_Extract provided:_
━━━━━━━━

He also reflected on the decision to cast her in "The Bodyguard." "A lot of leading man could have played my part," Costner said. "A lot of guys. A lot of guys could have filled that role. But you, Whitney, I truly believe were the only one who could have played Rachel Marron at the time."

Gospel singer BeBe Winans chose to focus on Houston's "craziness." He described how, at the peak of her fame, she offered her singing services to him because "y'all are broke, right?"

Close family friend Aretha Franklin, whom Houston lovingly called "Aunt Ree," had been expected to sing at the service, but told the Associated Press that she was having foot and leg problems following a concert she gave Friday night at New York's Radio City Music Hall and would not be able to attend.

Houston's ex-husband, singer Bobby Brown, arrived for the service, but left just minutes before the service began. In a statement released after his departure, he said he was prevented from seeing daughter Bobbi Kristina by security.

"My children and I were invited to the funeral of my ex-wife Whitney Houston," Brown said in the statement.  "We were seated by security and then subsequently asked to move on three separate occasions. I fail to understand why security treated my family this way and continue to ask us and no one else to move.  Security then prevented me from attempting to see my daughter Bobbi-Kristina. In light of the events, I gave a kiss to the casket of my ex-wife and departed as I refused to create a scene. My children are completely distraught over the events. This was a day to honor Whitney. I doubt Whitney would have wanted this to occur. I will continue to pay my respects to my ex-wife the best way I know how."

Singers Chaka Khan, Brandy, Mariah Carey, Roberta Flack, Jordin Sparks and Jennifer Hudson were among those in the pews. Brandy comforted her brother, Ray-J, a singer who spent time with Houston during her final days. The Rev. Jesse Jackson, Oprah Winfrey and actress Lela Rochon also were in attendance.

━━━━━━━━

_Supplied entries:_
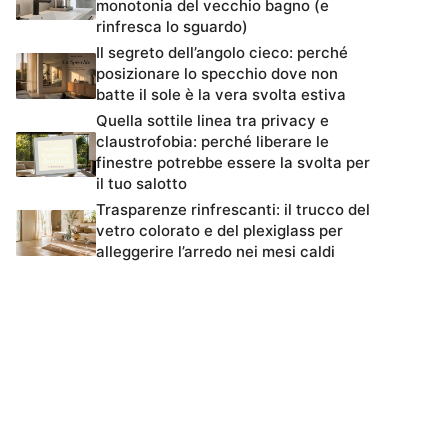
monotonia del vecchio bagno (e
rinfresca lo sguardo)
Il segreto dell’angolo cieco: perché
posizionare lo specchio dove non
batte il sole è la vera svolta estiva
Quella sottile linea tra privacy e
claustrofobia: perché liberare le
finestre potrebbe essere la svolta per
il tuo salotto
Trasparenze rinfrescanti: il trucco del
vetro colorato e del plexiglass per
alleggerire l’arredo nei mesi caldi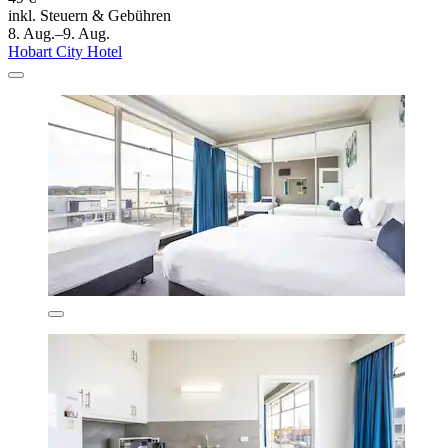
inkl. Steuern & Gebühren
8. Aug.–9. Aug.
Hobart City Hotel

━━━━━━━━

_Required action:_
Go on with the account of Whitney Houston's funeral, picking up right after its last sentence. The listing has nothing to do with the account of the funeral.

_Task result:_
A program featuring a picture of Houston looking skyward read "Celebrating the life of Whitney Elizabeth Houston, a child of God." Pictures of Houston as a baby, with her mother and daughter filled the program. Her mother wrote a letter thanking her for being a "wonderful daughter," signing the letter, "mommie."

The service marks one week after the 48-year-old Houston, one of music's all-time biggest stars, was found dead in a Beverly Hills hotel in California. A cause of death has yet to be determined. An estimated 1,500 friends and family members attended the invitation-only service. Houston will be buried next to her father, John Houston, in Westfield, N.J., on Sunday.

Houston's death marked the final chapter for the superstar whose fall from grace while shocking was years in the making. Houston had her first No. 1 hit by the time she was 22, followed by a flurry of No. 1 songs and multi-platinum records.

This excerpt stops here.